• _TASK REQUIREMENTS_: Repeat each entry as written, dropping any picture you find.

• _EXERCISE MATERIAL_:
BEGIN
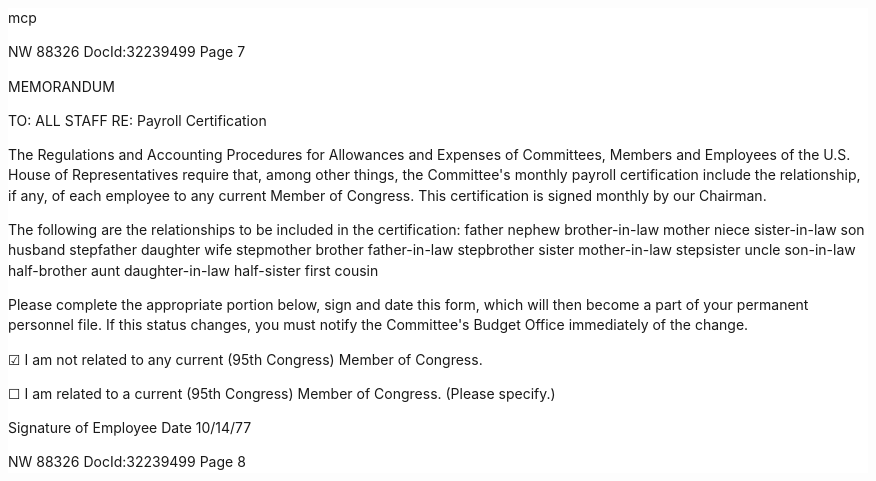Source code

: mcp

NW 88326
DocId:32239499 Page 7

MEMORANDUM

TO: ALL STAFF
RE: Payroll Certification

The Regulations and Accounting Procedures for Allowances and Expenses of Committees, Members and Employees of the U.S. House of Representatives require that, among other things, the Committee's monthly payroll certification include the relationship, if any, of each employee to any current Member of Congress. This certification is signed monthly by our Chairman.

The following are the relationships to be included in the certification:
father nephew brother-in-law
mother niece sister-in-law
son husband stepfather
daughter wife stepmother
brother father-in-law stepbrother
sister mother-in-law stepsister
uncle son-in-law half-brother
aunt daughter-in-law half-sister
first cousin

Please complete the appropriate portion below, sign and date this form, which will then become a part of your permanent personnel file. If this status changes, you must notify the Committee's Budget Office immediately of the change.

☑ I am not related to any current (95th Congress) Member of Congress.

☐ I am related to a current (95th Congress) Member of Congress.
(Please specify.)

Signature of Employee
Date 10/14/77

NW 88326
DocId:32239499 Page 8
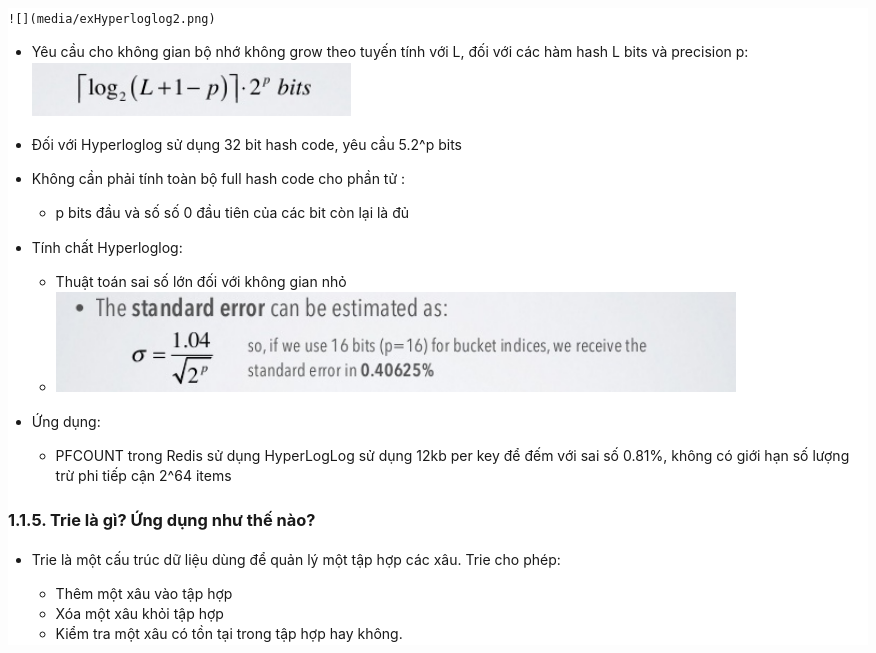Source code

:     ![](media/exHyperloglog2.png)

-   Yêu cầu cho không gian bộ nhớ không grow theo tuyến tính với L, đối với các hàm hash L bits và precision p: ![](media/ct.png)

-   Đối với Hyperloglog sử dụng 32 bit hash code, yêu cầu 5.2^p bits

-   Không cần phải tính toàn bộ full hash code cho phần tử :
    -   p bits đầu và số số 0 đầu tiên của các bit còn lại là đủ

-   Tính chất Hyperloglog: 
    -   Thuật toán sai số lớn đối với không gian nhỏ
    -   ![](media/standarderror-hyperloglog.png)

-   Ứng dụng:
    -   PFCOUNT trong Redis sử dụng HyperLogLog sử dụng 12kb per key để đếm với sai số 0.81%, không có giới hạn số lượng trừ phi tiếp cận 2^64 items

### 1.1.5. Trie là gì? Ứng dụng như thế nào?
- Trie là một cấu trúc dữ liệu dùng để quản lý một tập hợp các xâu. Trie cho phép:

  - Thêm một xâu vào tập hợp
  - Xóa một xâu khỏi tập hợp
  - Kiểm tra một xâu có tồn tại trong tập hợp hay không.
END
• _OUTPUT FOR THIS TASK_:
Source code

: mcp

NW 88326
DocId:32239499 Page 7

MEMORANDUM

TO: ALL STAFF
RE: Payroll Certification

The Regulations and Accounting Procedures for Allowances and Expenses of Committees, Members and Employees of the U.S. House of Representatives require that, among other things, the Committee's monthly payroll certification include the relationship, if any, of each employee to any current Member of Congress. This certification is signed monthly by our Chairman.

The following are the relationships to be included in the certification:
father nephew brother-in-law
mother niece sister-in-law
son husband stepfather
daughter wife stepmother
brother father-in-law stepbrother
sister mother-in-law stepsister
uncle son-in-law half-brother
aunt daughter-in-law half-sister
first cousin

Please complete the appropriate portion below, sign and date this form, which will then become a part of your permanent personnel file. If this status changes, you must notify the Committee's Budget Office immediately of the change.

☑ I am not related to any current (95th Congress) Member of Congress.

☐ I am related to a current (95th Congress) Member of Congress.
(Please specify.)

Signature of Employee
Date 10/14/77

NW 88326
DocId:32239499 Page 8
Source code

:     ![](media/exHyperloglog2.png)

-   Yêu cầu cho không gian bộ nhớ không grow theo tuyến tính với L, đối với các hàm hash L bits và precision p: ![](media/ct.png)

-   Đối với Hyperloglog sử dụng 32 bit hash code, yêu cầu 5.2^p bits

-   Không cần phải tính toàn bộ full hash code cho phần tử :
    -   p bits đầu và số số 0 đầu tiên của các bit còn lại là đủ

-   Tính chất Hyperloglog: 
    -   Thuật toán sai số lớn đối với không gian nhỏ
    -   ![](media/standarderror-hyperloglog.png)

-   Ứng dụng:
    -   PFCOUNT trong Redis sử dụng HyperLogLog sử dụng 12kb per key để đếm với sai số 0.81%, không có giới hạn số lượng trừ phi tiếp cận 2^64 items

### 1.1.5. Trie là gì? Ứng dụng như thế nào?
- Trie là một cấu trúc dữ liệu dùng để quản lý một tập hợp các xâu. Trie cho phép:

  - Thêm một xâu vào tập hợp
  - Xóa một xâu khỏi tập hợp
  - Kiểm tra một xâu có tồn tại trong tập hợp hay không.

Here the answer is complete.